The contract calls for development of a custom-engineered 96-device platform called PREDICT96-AIR that can be used to grow and test human primary airway epithelial cells. The PREDICT96 platform is designed to integrate with pharmaceutical infrastructure, making 3D human tissue models a readily available tool for drug discovery, toxicity screening and efficacy testing.
“We look forward to joining BARDA to explore alternatives to in vivo testing to speed the discovery and development of new treatments,” said Jeff Borenstein, a biomedical engineer and Laboratory Fellow at Draper.
This project has been funded in whole or in part with Federal funds from the Department of Health and Human Services; Office of the Assistant Secretary for Preparedness and Response; Biomedical Advanced Research and Development Authority, under Contract No. 75A50121C00076.
Draper Delivers a First by Infecting Lung-on-Chip with Wildtype SARS-CoV-2 Virus
In June 2021, Draper announced successful demonstration of the first SARS-CoV-2 infection and viral replication using a wildtype virus in a human tissue lung-on-a-chip. The findings, posted as a preprint article on bioRxiv, represent a breakthrough in SARS-CoV-2 research and a promising path forward for therapy development.
In the study, the researchers investigated viral infection kinetics of the SARS-CoV-2 virus in the PREDICT96-ALI platform in a BSL-3 laboratory environment. They measured RNA levels increasing 600-fold during the experiment, a validation of the model’s capacity to support SARS-CoV-2 viral infection and replication.

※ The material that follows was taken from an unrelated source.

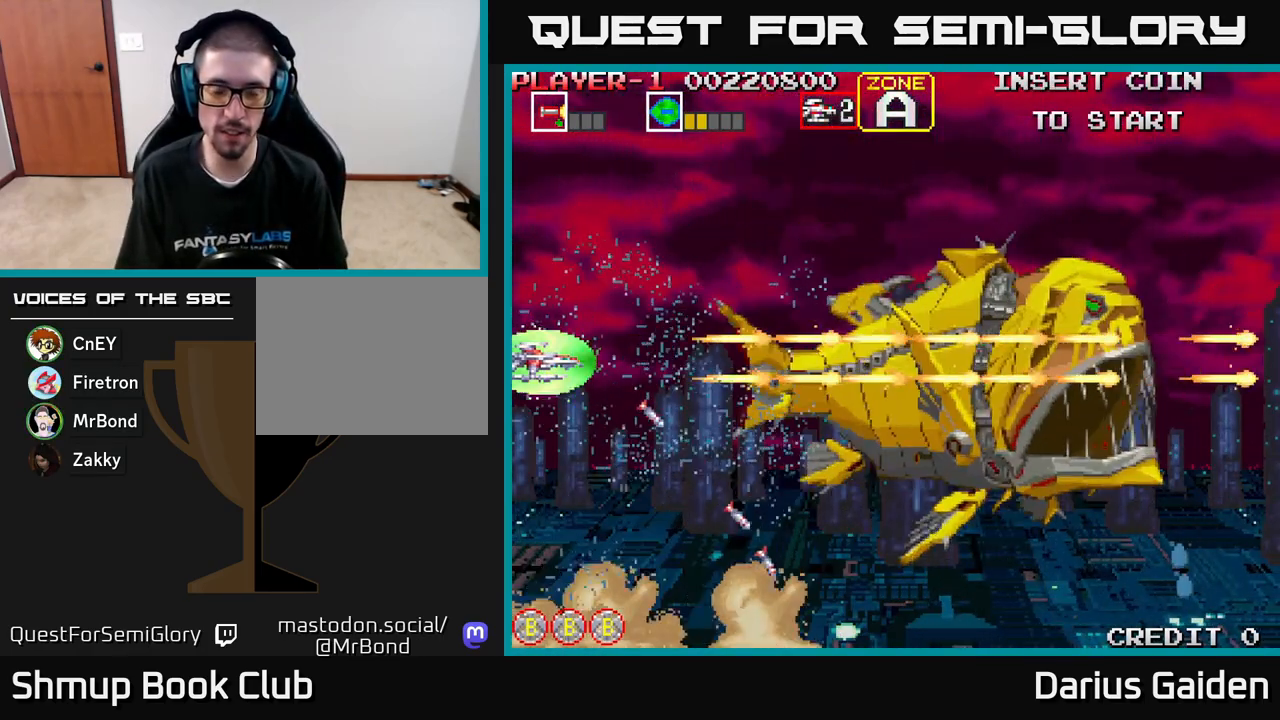
{"buttons": ["R2"], "left_stick": "center", "events": [[83, "DPAD_DOWN", "down"], [117, "DPAD_DOWN", "up"]]}
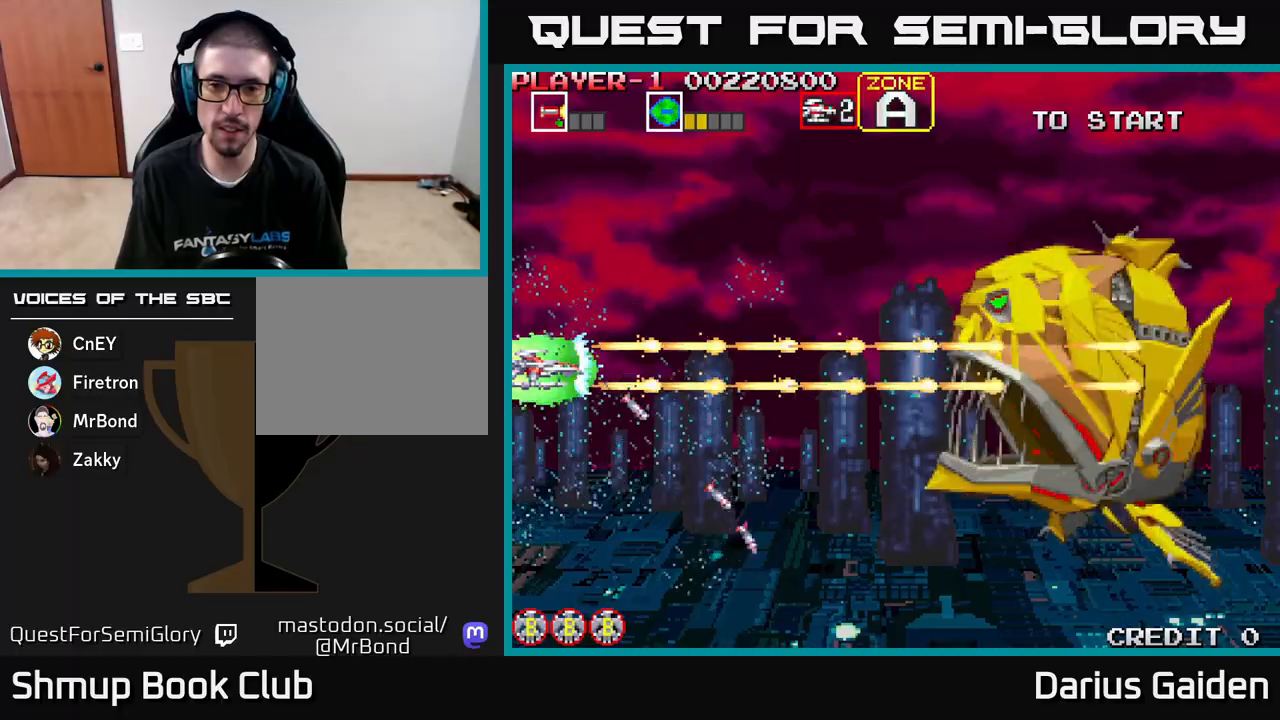
{"buttons": ["R2"], "left_stick": "center", "events": []}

They also detected the presence of large multi-cell clusters, further confirming SARS-CoV-2 replication and spread to neighboring cells.
The paper advances the case for ALI tissue models by identifying additional applications, including chronic pulmonary conditions, acute respiratory infections and toxic exposures to the lung. But it also describes the limitations of traditional membrane insert-based systems, such as challenges with high resolution imaging, large media volumes and a lack of dynamic media circulation and real-time sensing, all of which highlight the advantages of this high throughput organ-on-chip approach.